A smart Indian is a dangerous person, widely feared and ridiculed by
Indians and non-Indians alike. I fought with my classmates on a daily
basis. They wanted me to stay quiet when the non-Indian teacher asked
for answers, for volunteers, for help. We were Indian children who were
expected to be stupid. Most lived up to those expectations inside the
classroom but subverted them on the outside. They struggled with basic
reading in school but could remember how to sing a few dozen powwow
songs. They were monosyllabic in front of their non-Indian teachers but
could tell complicated stories and jokes at the dinner table. They
submissively ducked their heads when confronted by a non-Indian adult
but would slug it out with the Indian bully who was 10 years older. As
Indian children, we were expected to fail in the non-Indian world. Those
who failed were ceremonially accepted by other Indians and
appropriately pitied by non-Indians.
I refused to fail. I was smart. I was arrogant. I was lucky. I read
books late into the night, until I could barely keep my eyes open. I
read books at recess, then during lunch, and in the few minutes left
after I had finished my classroom assignments. I read books in the car
when my family traveled to powwows or basketball games. In shopping
malls, I ran to the bookstores and read bits and pieces of as many books
as I could. I read the books my father brought home from the pawnshops
and secondhand. I read the books I borrowed from the library. I read the
backs of cereal boxes. I read the newspaper. I read the bulletins
posted on the walls of the school, the clinic, the tribal offices, the
post office. I read junk mail. I read auto-repair manuals. I read
magazines. I read anything that had words and paragraphs. I read with
equal parts joy and desperation. I loved those books, but I also knew
that love had only one purpose. I was trying to save my life.

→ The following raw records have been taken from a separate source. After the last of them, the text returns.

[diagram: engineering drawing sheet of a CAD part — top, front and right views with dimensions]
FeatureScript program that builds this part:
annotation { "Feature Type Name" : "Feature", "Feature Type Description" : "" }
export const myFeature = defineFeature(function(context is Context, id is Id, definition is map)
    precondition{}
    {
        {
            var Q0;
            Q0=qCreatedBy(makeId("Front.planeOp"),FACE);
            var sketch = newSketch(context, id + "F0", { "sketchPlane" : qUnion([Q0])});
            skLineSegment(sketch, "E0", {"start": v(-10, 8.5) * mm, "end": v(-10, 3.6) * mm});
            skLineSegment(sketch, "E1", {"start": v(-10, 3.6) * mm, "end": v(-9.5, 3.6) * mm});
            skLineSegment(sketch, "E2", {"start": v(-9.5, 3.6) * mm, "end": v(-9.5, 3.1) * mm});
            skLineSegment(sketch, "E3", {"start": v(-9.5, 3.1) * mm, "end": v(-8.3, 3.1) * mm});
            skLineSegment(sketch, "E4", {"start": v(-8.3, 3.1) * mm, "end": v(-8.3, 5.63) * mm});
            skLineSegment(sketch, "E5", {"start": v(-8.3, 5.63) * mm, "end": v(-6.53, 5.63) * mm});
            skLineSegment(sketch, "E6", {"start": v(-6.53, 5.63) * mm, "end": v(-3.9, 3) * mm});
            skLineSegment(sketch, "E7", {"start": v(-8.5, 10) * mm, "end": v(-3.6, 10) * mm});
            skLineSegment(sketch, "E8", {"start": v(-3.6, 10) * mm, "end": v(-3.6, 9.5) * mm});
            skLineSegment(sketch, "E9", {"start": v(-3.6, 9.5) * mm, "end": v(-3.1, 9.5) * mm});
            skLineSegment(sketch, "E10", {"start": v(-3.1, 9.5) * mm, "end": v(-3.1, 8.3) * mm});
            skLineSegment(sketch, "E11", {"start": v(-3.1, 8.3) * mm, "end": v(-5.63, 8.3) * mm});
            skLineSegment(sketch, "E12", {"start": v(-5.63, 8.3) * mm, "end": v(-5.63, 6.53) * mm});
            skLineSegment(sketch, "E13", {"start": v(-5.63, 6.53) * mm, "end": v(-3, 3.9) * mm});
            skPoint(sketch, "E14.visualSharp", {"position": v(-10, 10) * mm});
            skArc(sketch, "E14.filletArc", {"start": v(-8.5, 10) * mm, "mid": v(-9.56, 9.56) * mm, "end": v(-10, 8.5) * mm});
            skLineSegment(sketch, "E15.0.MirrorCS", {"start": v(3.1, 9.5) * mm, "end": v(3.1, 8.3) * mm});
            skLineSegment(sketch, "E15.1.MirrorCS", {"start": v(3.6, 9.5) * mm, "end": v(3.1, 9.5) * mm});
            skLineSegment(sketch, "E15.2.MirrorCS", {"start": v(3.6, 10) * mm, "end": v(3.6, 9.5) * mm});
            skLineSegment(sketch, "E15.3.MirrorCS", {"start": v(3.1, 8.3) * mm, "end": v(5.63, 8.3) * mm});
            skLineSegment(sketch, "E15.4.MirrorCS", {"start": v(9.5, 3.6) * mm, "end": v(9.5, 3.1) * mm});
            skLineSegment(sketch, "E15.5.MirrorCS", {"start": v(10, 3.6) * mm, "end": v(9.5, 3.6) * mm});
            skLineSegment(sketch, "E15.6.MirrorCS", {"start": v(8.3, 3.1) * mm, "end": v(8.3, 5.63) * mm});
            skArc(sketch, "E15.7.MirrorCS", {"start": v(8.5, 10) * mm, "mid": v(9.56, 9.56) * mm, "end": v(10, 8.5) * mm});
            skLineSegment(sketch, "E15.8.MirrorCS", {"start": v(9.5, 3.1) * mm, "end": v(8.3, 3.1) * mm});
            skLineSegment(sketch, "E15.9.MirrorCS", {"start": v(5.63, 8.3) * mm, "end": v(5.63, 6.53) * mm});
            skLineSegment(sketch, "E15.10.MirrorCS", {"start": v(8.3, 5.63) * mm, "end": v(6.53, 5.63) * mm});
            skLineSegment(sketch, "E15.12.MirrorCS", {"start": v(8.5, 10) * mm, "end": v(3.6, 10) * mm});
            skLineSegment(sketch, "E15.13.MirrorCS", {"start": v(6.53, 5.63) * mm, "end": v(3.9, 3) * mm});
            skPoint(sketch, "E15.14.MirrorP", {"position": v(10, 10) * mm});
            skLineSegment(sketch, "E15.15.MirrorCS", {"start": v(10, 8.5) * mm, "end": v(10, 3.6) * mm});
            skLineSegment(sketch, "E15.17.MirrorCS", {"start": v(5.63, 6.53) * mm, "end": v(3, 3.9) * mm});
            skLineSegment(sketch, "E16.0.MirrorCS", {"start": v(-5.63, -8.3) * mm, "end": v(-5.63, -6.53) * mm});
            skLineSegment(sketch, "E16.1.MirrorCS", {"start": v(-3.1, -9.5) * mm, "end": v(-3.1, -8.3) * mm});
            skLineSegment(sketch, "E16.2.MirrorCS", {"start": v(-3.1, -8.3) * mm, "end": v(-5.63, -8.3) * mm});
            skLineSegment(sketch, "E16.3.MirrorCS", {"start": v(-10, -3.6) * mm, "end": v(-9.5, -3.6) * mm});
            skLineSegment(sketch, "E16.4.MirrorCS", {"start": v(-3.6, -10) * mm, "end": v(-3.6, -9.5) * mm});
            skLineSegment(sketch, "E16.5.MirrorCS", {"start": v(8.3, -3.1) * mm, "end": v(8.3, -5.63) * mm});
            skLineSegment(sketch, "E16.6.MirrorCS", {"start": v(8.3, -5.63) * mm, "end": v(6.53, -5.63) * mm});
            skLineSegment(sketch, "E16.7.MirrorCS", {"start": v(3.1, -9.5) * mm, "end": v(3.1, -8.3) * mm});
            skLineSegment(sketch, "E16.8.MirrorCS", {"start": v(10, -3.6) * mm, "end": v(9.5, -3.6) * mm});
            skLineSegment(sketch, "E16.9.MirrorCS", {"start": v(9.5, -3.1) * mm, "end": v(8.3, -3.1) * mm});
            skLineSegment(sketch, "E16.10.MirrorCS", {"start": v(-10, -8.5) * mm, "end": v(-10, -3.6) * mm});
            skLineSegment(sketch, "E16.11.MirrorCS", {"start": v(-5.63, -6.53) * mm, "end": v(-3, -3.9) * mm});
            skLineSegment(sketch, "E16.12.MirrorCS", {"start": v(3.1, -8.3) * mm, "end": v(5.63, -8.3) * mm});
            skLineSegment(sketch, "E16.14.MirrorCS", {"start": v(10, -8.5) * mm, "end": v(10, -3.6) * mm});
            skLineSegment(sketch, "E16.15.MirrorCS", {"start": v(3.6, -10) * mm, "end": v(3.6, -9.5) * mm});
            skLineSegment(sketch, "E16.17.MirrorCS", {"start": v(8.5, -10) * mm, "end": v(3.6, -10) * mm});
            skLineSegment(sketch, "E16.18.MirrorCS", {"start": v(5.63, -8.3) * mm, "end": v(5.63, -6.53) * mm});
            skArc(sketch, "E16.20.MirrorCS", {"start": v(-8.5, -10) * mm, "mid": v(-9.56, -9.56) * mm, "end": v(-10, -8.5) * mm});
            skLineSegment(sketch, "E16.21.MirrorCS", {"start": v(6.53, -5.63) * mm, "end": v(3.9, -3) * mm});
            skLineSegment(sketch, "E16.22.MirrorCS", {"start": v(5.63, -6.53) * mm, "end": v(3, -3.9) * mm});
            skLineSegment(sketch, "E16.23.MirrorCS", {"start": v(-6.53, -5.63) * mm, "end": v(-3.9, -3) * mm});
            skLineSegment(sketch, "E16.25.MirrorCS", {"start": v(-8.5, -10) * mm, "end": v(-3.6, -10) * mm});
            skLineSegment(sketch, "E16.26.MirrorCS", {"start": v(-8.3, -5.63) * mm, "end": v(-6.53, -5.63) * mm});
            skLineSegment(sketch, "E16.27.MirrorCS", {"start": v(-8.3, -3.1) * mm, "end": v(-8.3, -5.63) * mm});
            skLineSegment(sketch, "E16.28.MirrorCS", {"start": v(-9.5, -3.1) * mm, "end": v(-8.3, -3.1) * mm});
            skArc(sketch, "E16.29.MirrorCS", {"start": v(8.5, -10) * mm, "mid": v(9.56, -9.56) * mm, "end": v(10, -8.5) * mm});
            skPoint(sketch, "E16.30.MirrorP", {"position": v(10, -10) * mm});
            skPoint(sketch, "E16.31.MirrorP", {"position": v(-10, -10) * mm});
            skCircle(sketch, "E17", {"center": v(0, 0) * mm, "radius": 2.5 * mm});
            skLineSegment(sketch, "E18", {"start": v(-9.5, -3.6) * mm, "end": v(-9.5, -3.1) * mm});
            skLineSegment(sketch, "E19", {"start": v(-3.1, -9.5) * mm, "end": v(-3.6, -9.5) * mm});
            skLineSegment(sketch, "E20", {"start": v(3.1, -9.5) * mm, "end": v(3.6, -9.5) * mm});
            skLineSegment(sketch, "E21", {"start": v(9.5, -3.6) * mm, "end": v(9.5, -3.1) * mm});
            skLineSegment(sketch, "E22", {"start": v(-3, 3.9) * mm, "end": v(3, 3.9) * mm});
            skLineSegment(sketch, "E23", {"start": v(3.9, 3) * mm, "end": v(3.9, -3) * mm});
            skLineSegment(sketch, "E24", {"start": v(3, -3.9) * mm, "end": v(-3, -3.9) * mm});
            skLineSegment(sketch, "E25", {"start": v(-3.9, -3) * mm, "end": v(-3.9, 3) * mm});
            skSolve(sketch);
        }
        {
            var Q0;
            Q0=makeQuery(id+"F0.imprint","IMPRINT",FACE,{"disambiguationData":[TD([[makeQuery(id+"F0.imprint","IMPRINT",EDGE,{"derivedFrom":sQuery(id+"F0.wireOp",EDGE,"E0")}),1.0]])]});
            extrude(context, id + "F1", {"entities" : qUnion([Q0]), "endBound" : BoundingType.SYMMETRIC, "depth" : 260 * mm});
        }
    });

Despite all the books I read, I am still surprised I became a writer.
I was going to be a pediatrician. These days, I write novels, short
stories, and poems. I visit schools and teach creative writing to Indian
kids. In all my years in the reservation school system, I was never
taught how to write poetry, short stories or novels. I was certainly
never taught that Indians wrote poetry, short stories and novels.
Writing was something beyond Indians. I cannot recall a single time that
a guest teacher visited the reservation. There must have been visiting
teachers. Who were they? Where are they now? Do they exist? I visit the
schools as often as possible. The Indian kids crowd the classroom. Many
are writing their own poems, short stories and novels. They have read my
books. They have read many other books. They look at me with bright
eyes and arrogant wonder. They are trying to save their lives. Then
there are the sullen and already defeated Indian kids who sit in the
back rows and ignore me with theatrical precision. The pages of their
notebooks are empty. They carry neither pencil nor pen. They stare out
the window. They refuse and resist. “Books,” I say to them. “Books,” I
say. I throw my weight against their locked doors. The door holds. I am
smart. I am arrogant. I am lucky. I am trying to save our lives.